There have been hundreds of studies parsing out the healthfulness of coffee—we’ve reported on many of them—with just about every internal organ and function of the body receiving a stated boost. But this latest finding is perhaps the most of-the-moment benefit to date. A new study finds that drinking coffee could lower one’s risk of contracting the coronavirus.
As reported by Earth, researchers from Northwestern University examined the protective properties of a variety of foods against contracting COVID-19, including things like fruits, vegetables, meat, oily fish, and of course coffee. For the study, published recently in the journal Nutrients, researchers compared dietary habits of 40,000 British adults via the UK Biobank against COVID-19 exposure estimates based on “the UK’s average monthly positive case rate per specific geo-populations.” After adjusting for “baseline sociodemographic factors, medical history, and other lifestyle factors,” researchers found that those who drank two to three cups of coffee daily were associated a 10% decreased risk of becoming ill due to the coronavirus, “even among some individuals who were known to have been exposed.”
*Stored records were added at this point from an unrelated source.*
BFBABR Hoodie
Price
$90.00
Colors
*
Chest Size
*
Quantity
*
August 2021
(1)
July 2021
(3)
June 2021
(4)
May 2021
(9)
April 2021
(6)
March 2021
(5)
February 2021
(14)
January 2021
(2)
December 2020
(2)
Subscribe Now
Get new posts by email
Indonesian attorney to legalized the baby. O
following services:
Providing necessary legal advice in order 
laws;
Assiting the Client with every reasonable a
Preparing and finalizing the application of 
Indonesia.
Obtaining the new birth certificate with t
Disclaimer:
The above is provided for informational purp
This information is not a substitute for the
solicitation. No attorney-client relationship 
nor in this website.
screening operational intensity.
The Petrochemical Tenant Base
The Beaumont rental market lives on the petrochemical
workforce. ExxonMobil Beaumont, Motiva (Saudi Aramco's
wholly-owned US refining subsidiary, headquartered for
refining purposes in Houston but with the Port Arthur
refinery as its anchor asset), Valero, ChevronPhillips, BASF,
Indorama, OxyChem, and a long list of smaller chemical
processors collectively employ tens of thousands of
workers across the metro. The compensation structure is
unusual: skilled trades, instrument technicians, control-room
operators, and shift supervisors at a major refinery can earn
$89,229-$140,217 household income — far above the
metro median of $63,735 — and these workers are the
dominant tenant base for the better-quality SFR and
The study offers coffee’s anti-inflammatory properties as an explanation:
Coffee consumption favorably correlates with inflammatory biomarkers such as CRP, interleukin-6 (IL-6), and tumor necrosis factor α (TNF-α), which are also associated with COVID-19 severity and mortality. Coffee consumption has also been associated with lower risk of pneumonia in elderly. Taken together, an immunoprotective effect of coffee against COVID-19 is plausible and merits further investigation.
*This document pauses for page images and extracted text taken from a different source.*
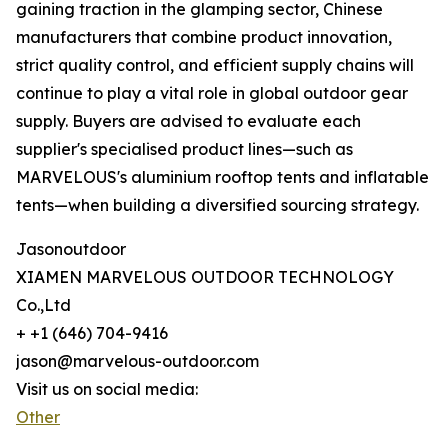
gaining traction in the glamping sector, Chinese
manufacturers that combine product innovation,
strict quality control, and efficient supply chains will
continue to play a vital role in global outdoor gear
supply. Buyers are advised to evaluate each
supplier's specialised product lines—such as
MARVELOUS's aluminium rooftop tents and inflatable
tents—when building a diversified sourcing strategy.
Jasonoutdoor
XIAMEN MARVELOUS OUTDOOR TECHNOLOGY
Co.,Ltd
+ +1 (646) 704-9416
jason@marvelous-outdoor.com
Visit us on social media:
Other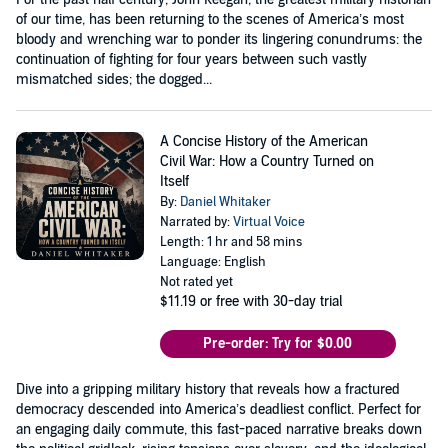
of our time, has been returning to the scenes of America’s most
bloody and wrenching war to ponder its lingering conundrums: the
continuation of fighting for four years between such vastly
mismatched sides; the dogged...
A Concise History of the American
Civil War: How a Country Turned on
Itself
By:
Daniel Whitaker
Narrated by:
Virtual Voice
Length: 1 hr and 58 mins
Language: English
Not rated yet
$11.19
or free with 30-day trial
Pre-order: Try for $0.00
Dive into a gripping military history that reveals how a fractured
democracy descended into America’s deadliest conflict. Perfect for
an engaging daily commute, this fast-paced narrative breaks down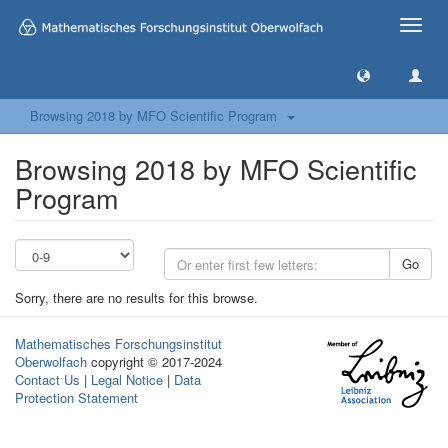
Toggle
naviga
Browsing 2018 by MFO Scientific Program
Browsing 2018 by MFO Scientific
Program
Go
Sorry, there are no results for this browse.
Mathematisches Forschungsinstitut
Oberwolfach
copyright © 2017-2024
Contact Us
|
Legal Notice
|
Data
Protection Statement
While these findings are promising, no causal link between coffee consumption and decreased COVID rates have been established, and researchers are quick to note that the result “warrant independent confirmation.” But still, they say that “adherence to certain dietary behaviors may be an additional tool to existing COVID-19 protection guidelines to limit the spread of this virus.” All by something you are probably doing anyway.